As you can see, the different fit measures return equivalent solution paths. This is true for any number of PCs:

# Train the GSPCR model with the different values
out_fit_meas <- lapply(fit_measure_vec, function(i) {
    cv_gspcr(
        dv = y,
        ivs = X,
        fit_measure = i,
        thrs = "normalized",
        nthrs = 20,
        npcs_range = 5,
        K = 10
    )
})

# Plot them
plots <- lapply(seq_along(fit_measure_vec), function(i) {
    # Reverse y?
    rev <- grepl("MSE|AIC|BIC", fit_measure_vec[i])

    # Make plots
    plot(
        x = out_fit_meas[[i]],
        y = fit_measure_vec[[i]],
        labels = FALSE,
        y_reverse = rev,
        errorBars = FALSE,
        discretize = FALSE,
        print = FALSE
    )
})

# Patchwork ggplots
(plots[[1]] + plots[[2]] + plots[[3]]) / (plots[[4]] + plots[[5]] + plots[[6]])
Figure 3: Solution paths for different fit measures when using 5 PCs.

Figure 3: Solution paths for different fit measures when using 5 PCs.

3 Number of components

We can use cross-validation to select the number of PCs as well.
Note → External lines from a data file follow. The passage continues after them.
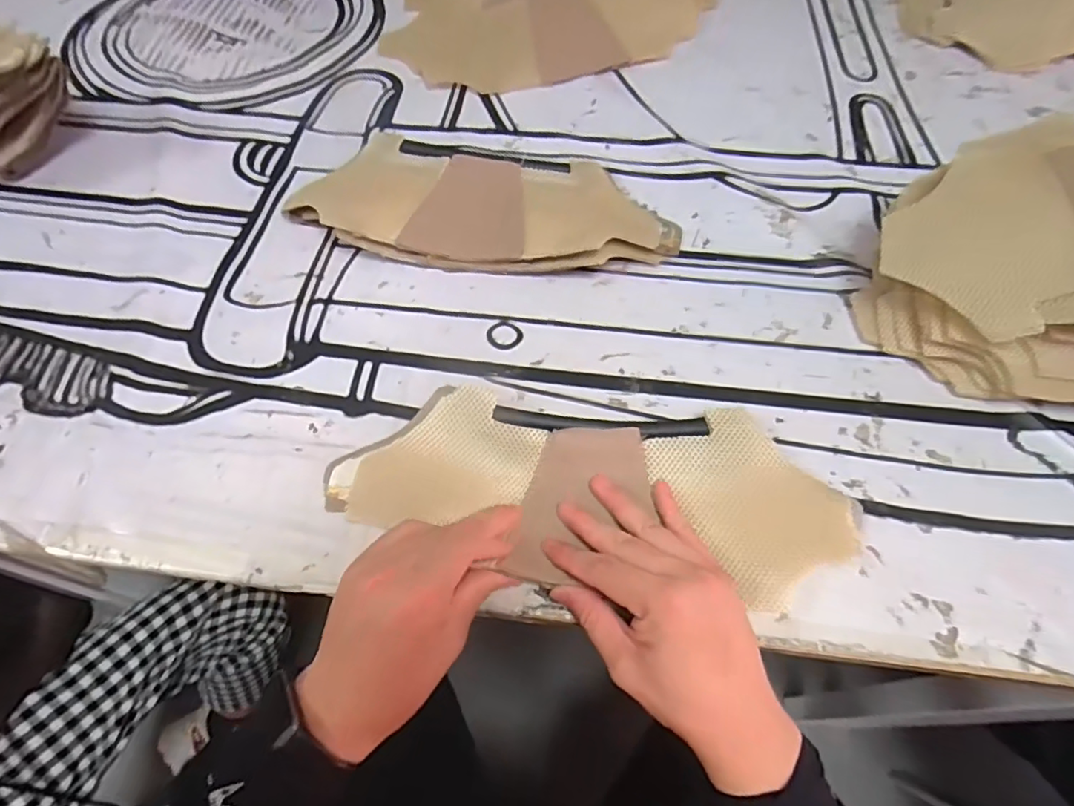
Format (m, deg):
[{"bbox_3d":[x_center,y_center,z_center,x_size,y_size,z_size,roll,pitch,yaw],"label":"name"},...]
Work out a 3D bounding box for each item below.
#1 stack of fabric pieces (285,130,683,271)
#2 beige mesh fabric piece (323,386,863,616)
[{"bbox_3d":[-0.049,-0.189,0.553,0.370,0.040,0.144,7,61,5],"label":"stack of fabric pieces"},{"bbox_3d":[0.039,0.061,0.407,0.358,0.017,0.128,7,68,1],"label":"beige mesh fabric piece"}]

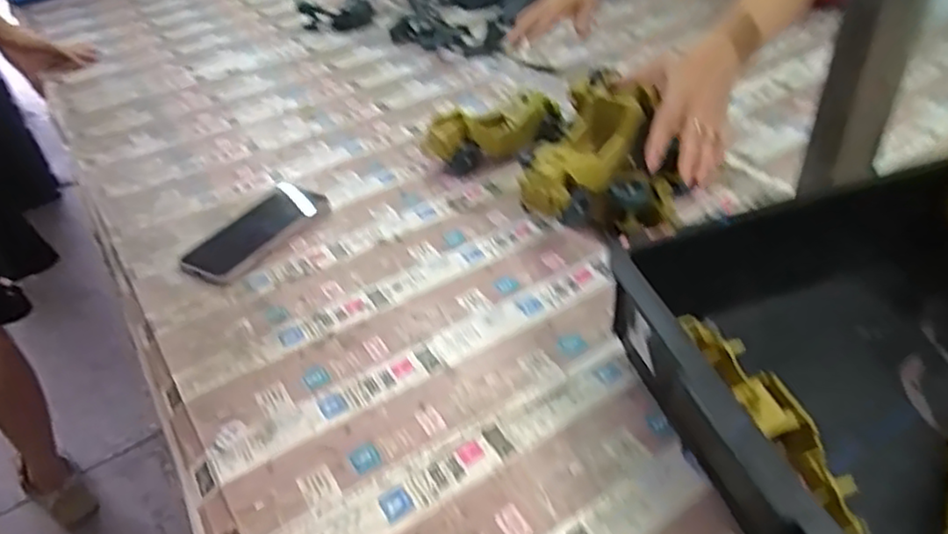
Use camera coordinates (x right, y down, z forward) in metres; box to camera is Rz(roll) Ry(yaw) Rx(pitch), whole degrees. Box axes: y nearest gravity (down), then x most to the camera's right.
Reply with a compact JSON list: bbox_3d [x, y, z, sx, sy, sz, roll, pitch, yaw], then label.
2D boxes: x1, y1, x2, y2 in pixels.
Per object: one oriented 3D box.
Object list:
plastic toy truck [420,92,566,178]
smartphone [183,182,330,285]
[{"bbox_3d":[0.022,-0.157,0.786,0.162,0.063,0.057,-12,38,-10],"label":"plastic toy truck"},{"bbox_3d":[-0.230,-0.038,0.712,0.087,0.014,0.161,18,43,26],"label":"smartphone"}]

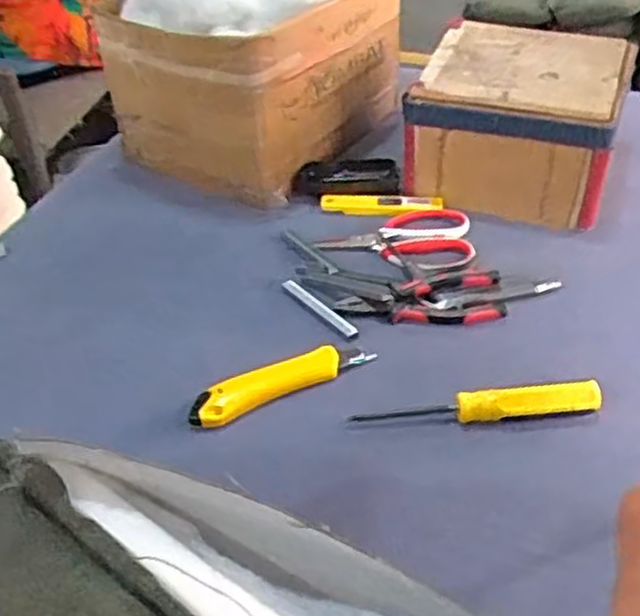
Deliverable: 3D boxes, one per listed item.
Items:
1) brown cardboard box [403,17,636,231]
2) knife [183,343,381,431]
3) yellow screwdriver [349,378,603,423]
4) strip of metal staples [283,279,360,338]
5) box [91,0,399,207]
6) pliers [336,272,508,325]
[{"bbox_3d":[0.229,-0.218,0.884,0.210,0.124,0.216,13,44,21],"label":"brown cardboard box"},{"bbox_3d":[-0.034,0.061,0.663,0.162,0.013,0.035,-21,43,-18],"label":"knife"},{"bbox_3d":[0.126,0.077,0.624,0.195,0.024,0.021,-5,40,1],"label":"yellow screwdriver"},{"bbox_3d":[-0.001,0.000,0.740,0.009,0.012,0.104,-30,46,-26],"label":"strip of metal staples"},{"bbox_3d":[-0.087,-0.309,0.947,0.255,0.219,0.276,24,46,30],"label":"box"},{"bbox_3d":[0.094,-0.011,0.730,0.151,0.019,0.054,-4,40,1],"label":"pliers"}]

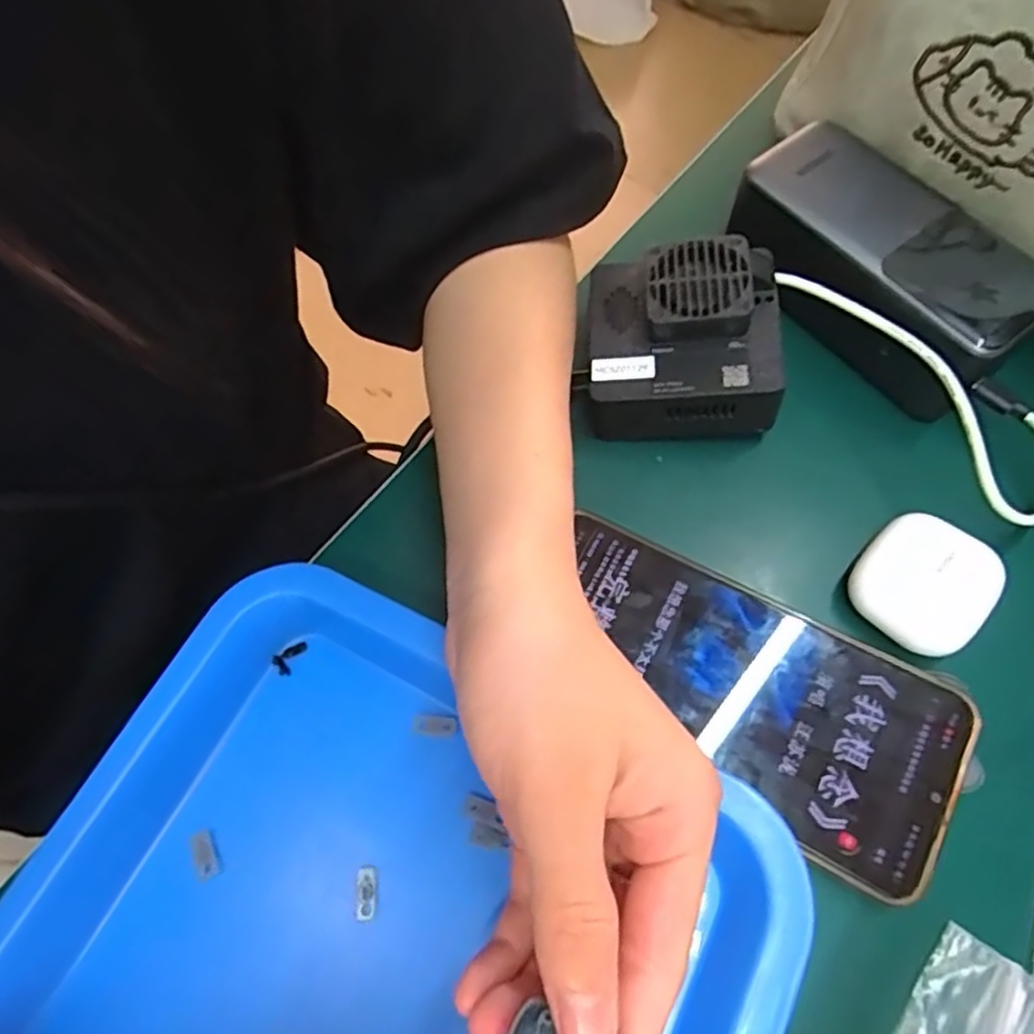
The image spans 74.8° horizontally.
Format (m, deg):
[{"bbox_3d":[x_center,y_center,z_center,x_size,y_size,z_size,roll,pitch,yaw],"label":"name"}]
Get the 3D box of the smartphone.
[{"bbox_3d":[0.079,0.060,0.244,0.150,0.007,0.072,29,72,15],"label":"smartphone"}]

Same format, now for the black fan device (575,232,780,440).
[{"bbox_3d":[0.066,-0.076,0.284,0.078,0.048,0.068,2,67,4],"label":"black fan device"}]

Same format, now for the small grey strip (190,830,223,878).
[{"bbox_3d":[-0.111,0.120,0.241,0.009,0.004,0.015,-28,69,-10],"label":"small grey strip"}]

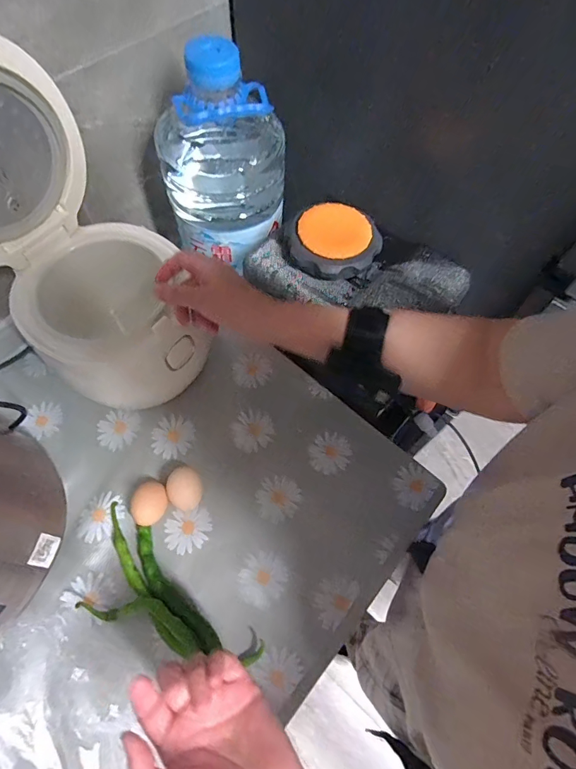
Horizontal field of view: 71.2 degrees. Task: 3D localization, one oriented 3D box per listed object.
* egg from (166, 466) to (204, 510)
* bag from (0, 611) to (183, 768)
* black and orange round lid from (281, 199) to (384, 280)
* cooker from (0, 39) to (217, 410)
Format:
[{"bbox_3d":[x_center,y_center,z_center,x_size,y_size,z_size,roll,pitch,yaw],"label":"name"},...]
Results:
[{"bbox_3d":[-0.131,0.135,0.516,0.041,0.040,0.051,-12,65,-8],"label":"egg"},{"bbox_3d":[-0.207,0.373,0.376,0.185,0.073,0.291,-11,65,-8],"label":"bag"},{"bbox_3d":[0.056,-0.185,0.519,0.127,0.041,0.106,26,65,10],"label":"black and orange round lid"},{"bbox_3d":[-0.219,-0.127,0.426,0.219,0.323,0.192,41,69,16],"label":"cooker"}]

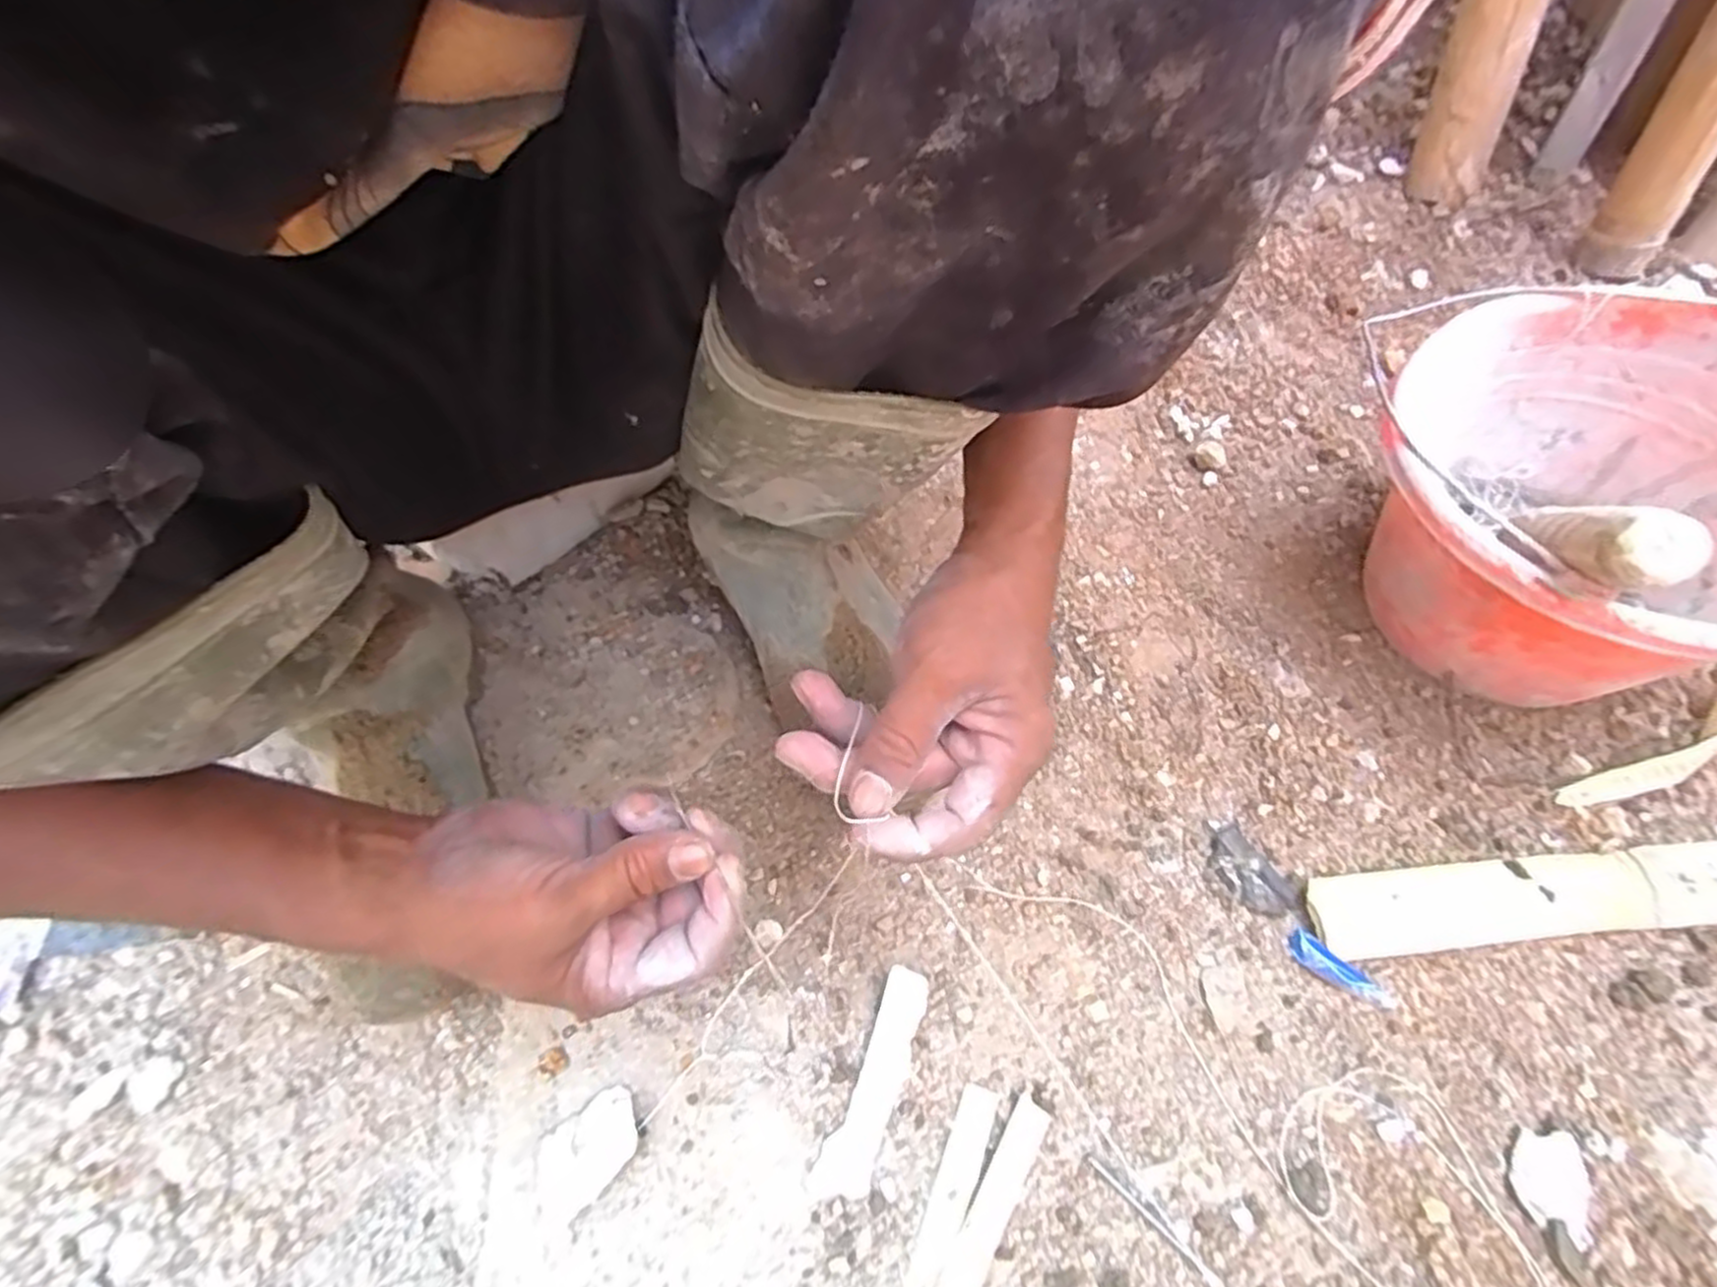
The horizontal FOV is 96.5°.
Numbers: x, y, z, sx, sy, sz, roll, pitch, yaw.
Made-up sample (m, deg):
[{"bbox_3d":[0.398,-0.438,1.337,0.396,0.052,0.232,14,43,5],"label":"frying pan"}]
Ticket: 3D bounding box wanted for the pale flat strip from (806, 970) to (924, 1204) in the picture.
[{"bbox_3d":[0.008,0.221,0.387,0.026,0.013,0.107,20,63,11],"label":"pale flat strip"}]

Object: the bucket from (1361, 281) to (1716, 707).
[{"bbox_3d":[0.408,-0.070,0.435,0.215,0.197,0.232,0,61,1],"label":"bucket"}]

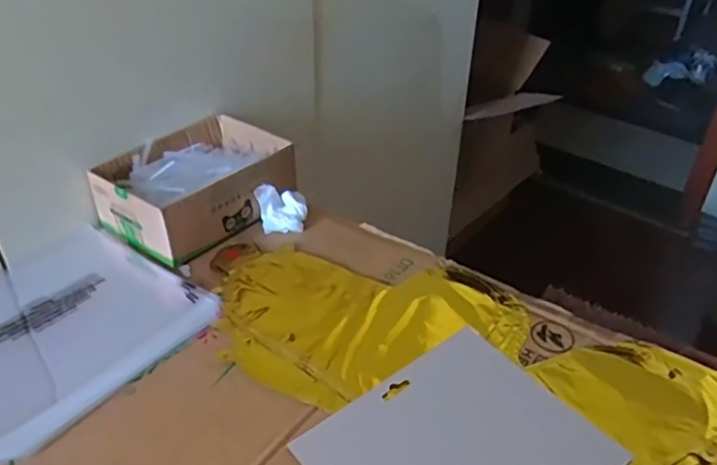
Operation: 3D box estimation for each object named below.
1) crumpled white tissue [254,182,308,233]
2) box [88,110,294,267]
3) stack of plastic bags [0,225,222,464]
[{"bbox_3d":[-0.080,-0.027,0.660,0.051,0.039,0.040,-12,38,-18],"label":"crumpled white tissue"},{"bbox_3d":[-0.169,-0.053,0.668,0.135,0.065,0.185,25,42,29],"label":"box"},{"bbox_3d":[-0.270,0.079,0.554,0.223,0.017,0.210,23,40,31],"label":"stack of plastic bags"}]

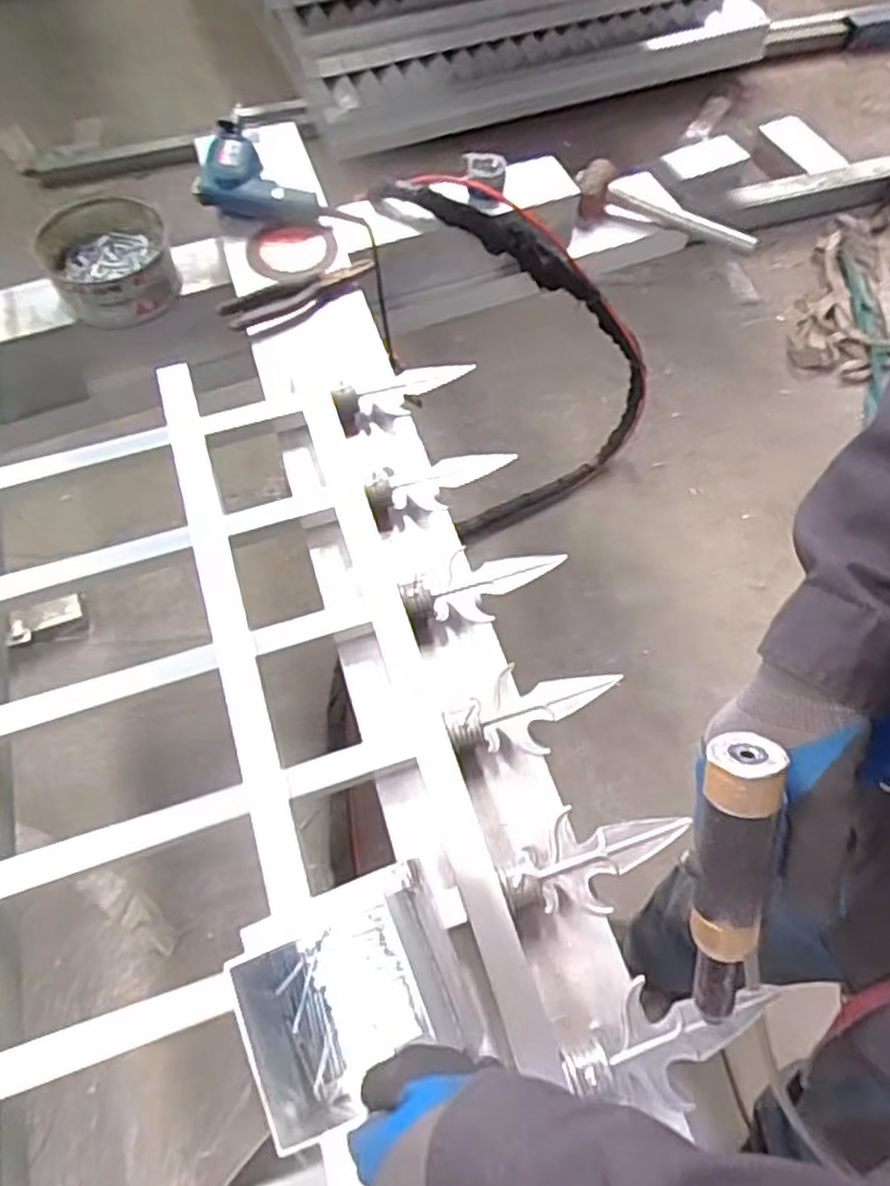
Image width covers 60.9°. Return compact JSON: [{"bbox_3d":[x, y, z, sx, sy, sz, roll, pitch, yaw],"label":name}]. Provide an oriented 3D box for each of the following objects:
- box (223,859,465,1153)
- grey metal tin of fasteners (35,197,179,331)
[{"bbox_3d":[-0.060,0.252,0.478,0.136,0.044,0.129,-20,63,-11],"label":"box"},{"bbox_3d":[-0.479,-0.477,1.077,0.175,0.090,0.182,-21,63,-11],"label":"grey metal tin of fasteners"}]

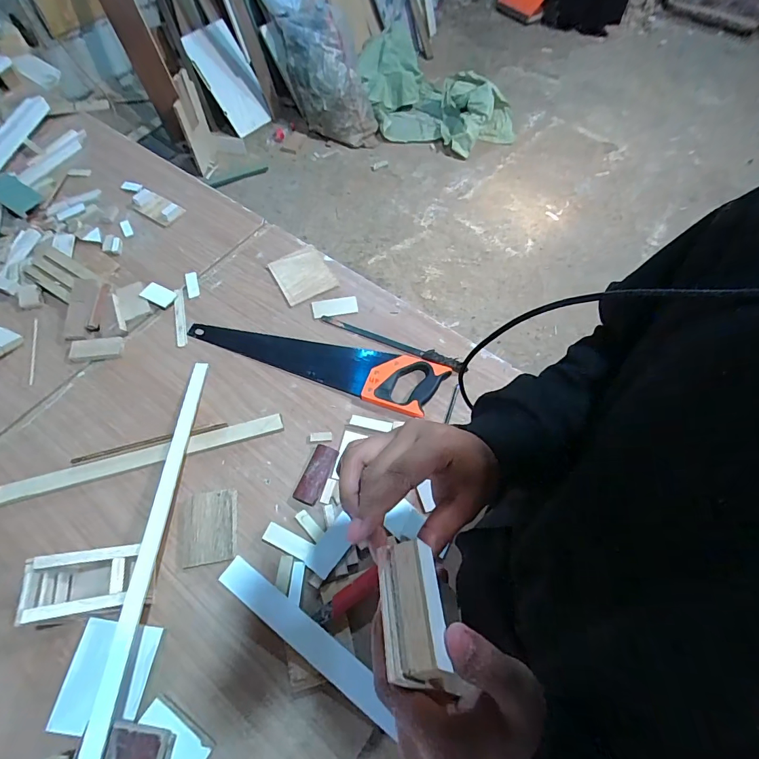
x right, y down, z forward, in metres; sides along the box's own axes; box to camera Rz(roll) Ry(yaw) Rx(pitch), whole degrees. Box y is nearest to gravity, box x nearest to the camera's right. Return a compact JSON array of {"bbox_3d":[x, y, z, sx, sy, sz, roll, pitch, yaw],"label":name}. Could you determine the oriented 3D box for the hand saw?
[{"bbox_3d":[-0.134,-0.045,0.805,0.513,0.022,0.114,16,65,9],"label":"hand saw"}]

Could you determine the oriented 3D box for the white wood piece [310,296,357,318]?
[{"bbox_3d":[-0.095,-0.156,0.878,0.094,0.005,0.044,-10,64,-4],"label":"white wood piece"}]

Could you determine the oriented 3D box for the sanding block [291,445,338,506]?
[{"bbox_3d":[-0.109,0.160,0.694,0.049,0.027,0.099,17,65,10],"label":"sanding block"}]

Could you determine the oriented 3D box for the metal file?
[{"bbox_3d":[0.019,-0.077,0.824,0.301,0.015,0.028,20,66,11],"label":"metal file"}]

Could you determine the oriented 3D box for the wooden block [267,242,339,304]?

We can use the npcs_range argument to specify the range of the number of PCs to consider.

# Train the model
out_npcs <- cv_gspcr(
    dv = y,
    ivs = X,
    npcs_range = c(2, 5, 10)
)

# Plot solution paths
plot(out_npcs)
Figure 4: Solution paths for different fit measures when cross-validating the number of PCs.

Figure 4: Solution paths for different fit measures when cross-validating the number of PCs.

Given the choice of 2, 5, or 10 PCs, we would use 2 PCs with the second threshold value.